Solving the Inference Cold-Start Bottleneck

Inference workloads on Kubernetes often suffer from multi-minute cold-start times due to container image pulling, weight loading, and CUDA kernel compilation. During this period, GPUs remain idle, leading to SLA violations during traffic spikes. NVIDIA Dynamo Snapshot addresses this by checkpointing a fully initialized, "warm" inference worker and restoring it on demand.

The Checkpoint/Restore Mechanism

Dynamo Snapshot utilizes two primary tools to capture the full state of an inference worker:

  • cuda-checkpoint: Serializes GPU-side state (CUDA contexts, streams, and memory) into CPU memory.
  • CRIU (Checkpoint/Restore in Userspace): Serializes the host-side process tree (threads, file descriptors, namespaces) to disk.

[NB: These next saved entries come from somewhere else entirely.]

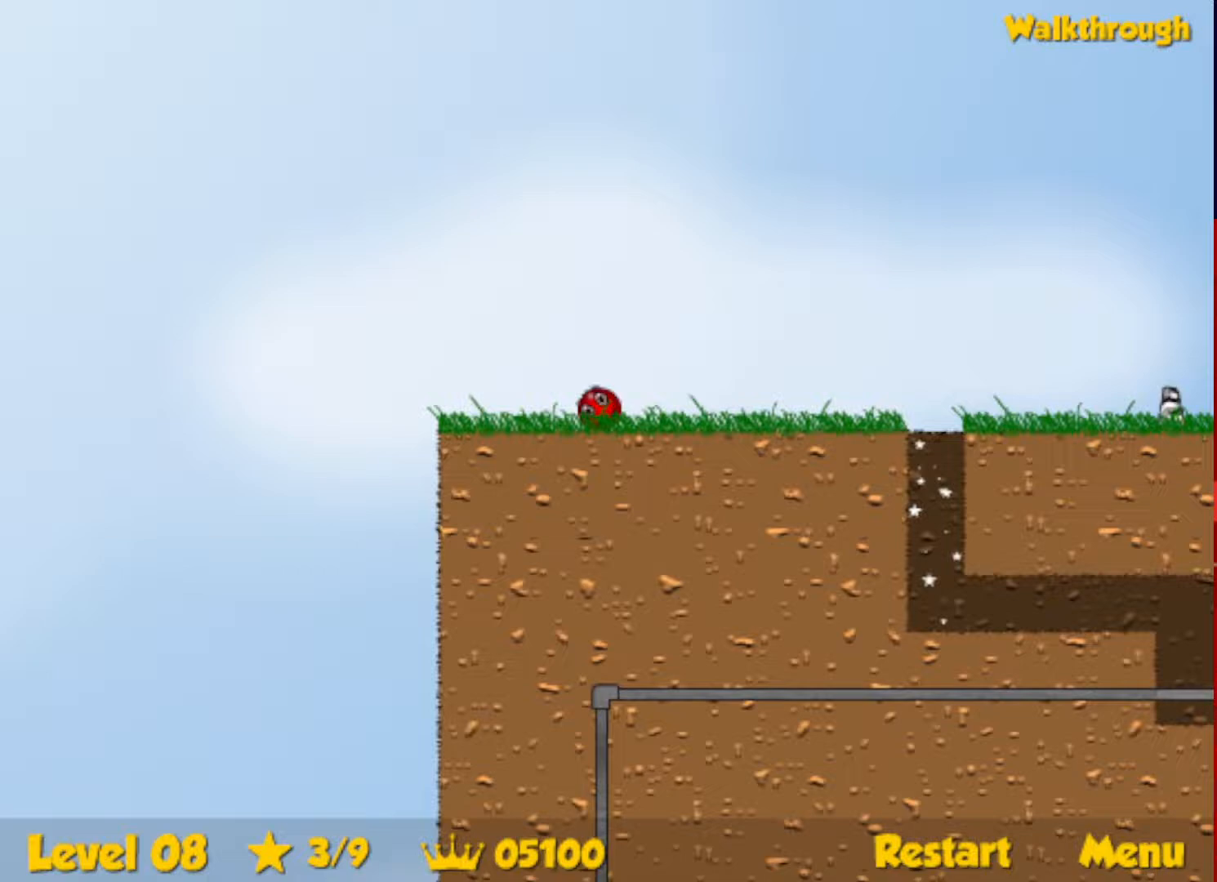
{"keys": ["right", "up"], "events": [[383, "up", "down"]]}
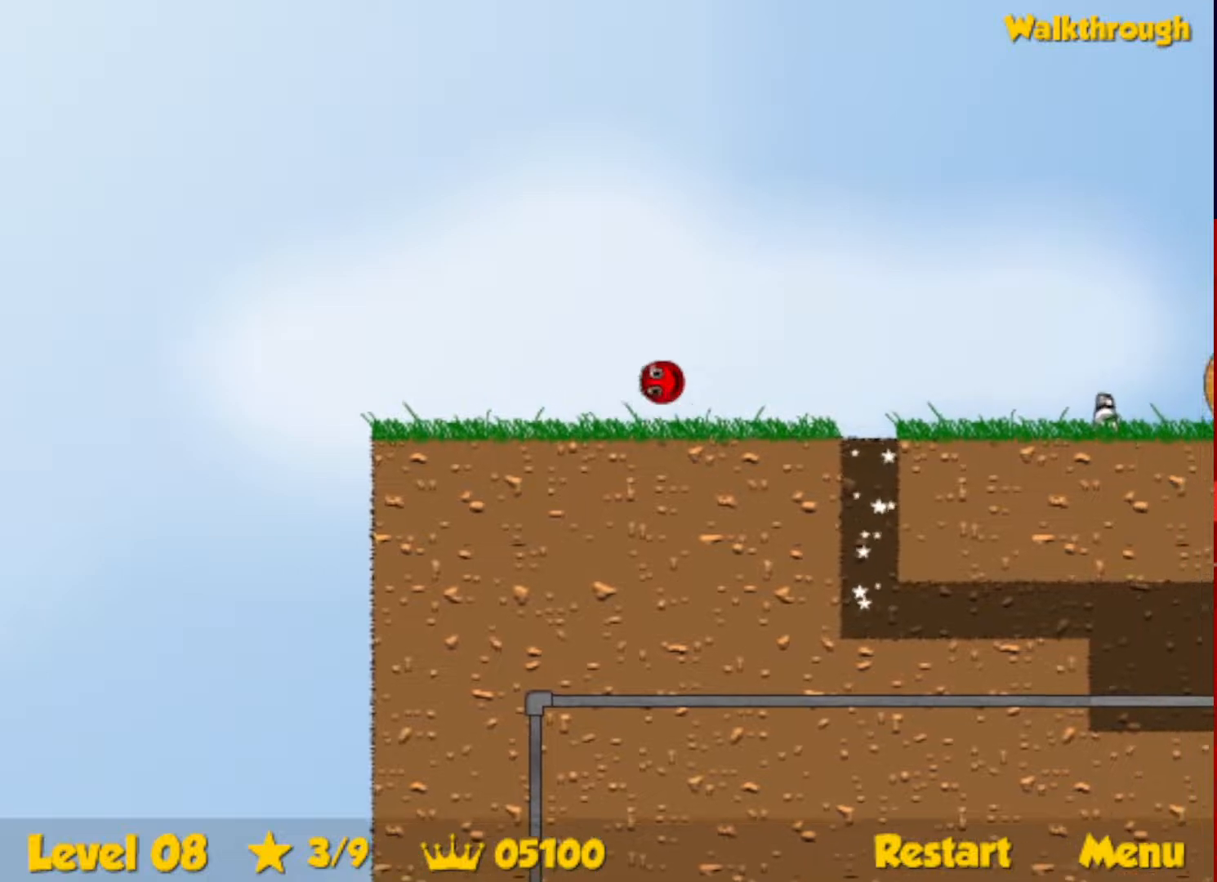
{"keys": ["right"], "events": [[300, "up", "up"]]}
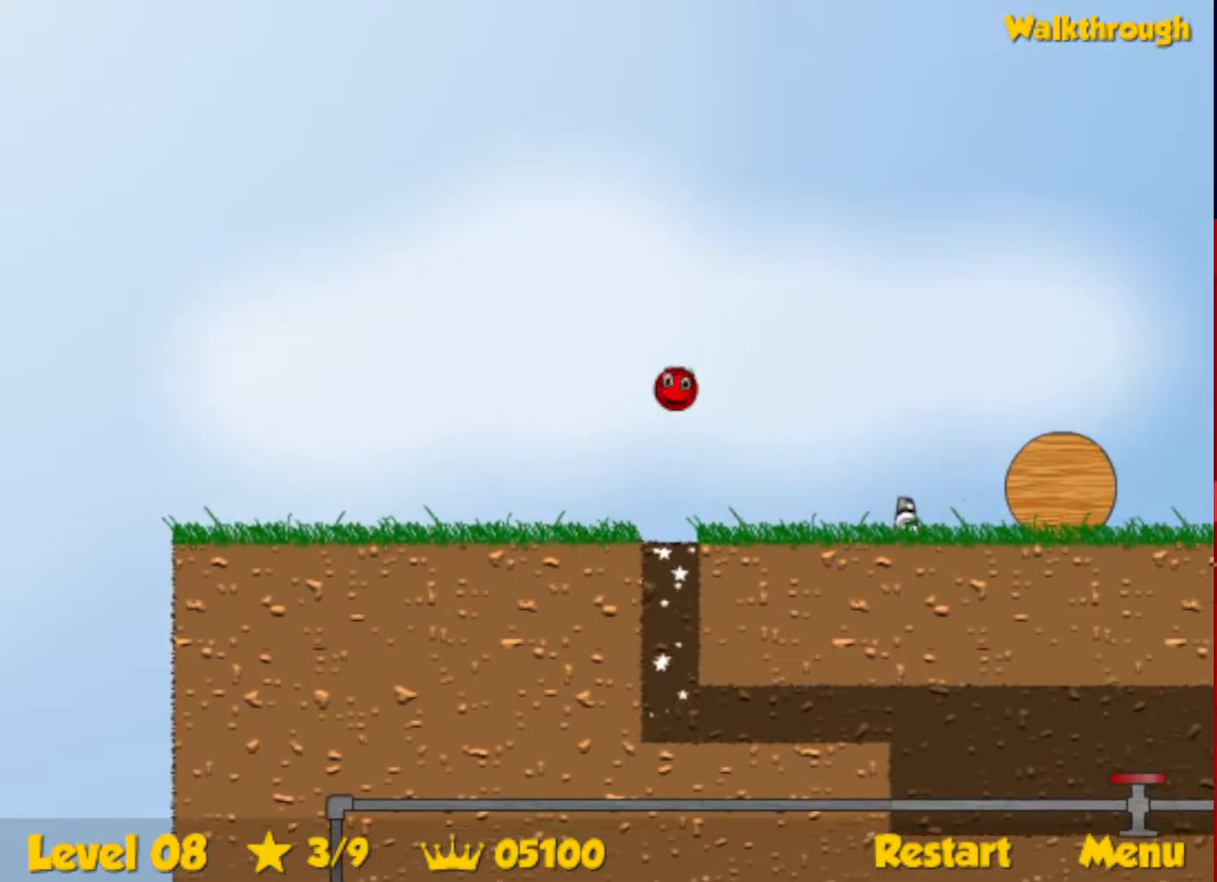
{"keys": ["right"], "events": []}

To manage this in Kubernetes, NVIDIA provides a privileged snapshot-agent DaemonSet. This agent handles the orchestration of checkpointing and restoration at the container level, ensuring the filesystem and process state remain synchronized. To handle distributed runtime constraints, the system uses quiesce/resume hooks, where the worker waits for a signal file before initializing network connections, ensuring the restored process resumes in a consistent state.

Performance Optimizations

To make checkpointing viable for large models, NVIDIA implemented several critical optimizations:

  • KV Cache Unmap: By using the CUDA Virtual Memory Management API (cuMemUnmap and cuMemRelease), the system releases physical memory for the KV cache while maintaining the virtual address range, significantly reducing checkpoint sizes (e.g., from ~190 GiB to ~6 GiB for Qwen3-0.6B).
  • CRIU Enhancements: Future upstream improvements include parallel memfd restoration and the use of Linux native AIO (io_submit) to eliminate serial bottlenecks in memory restoration, allowing restore speeds to approach the theoretical storage bandwidth limit.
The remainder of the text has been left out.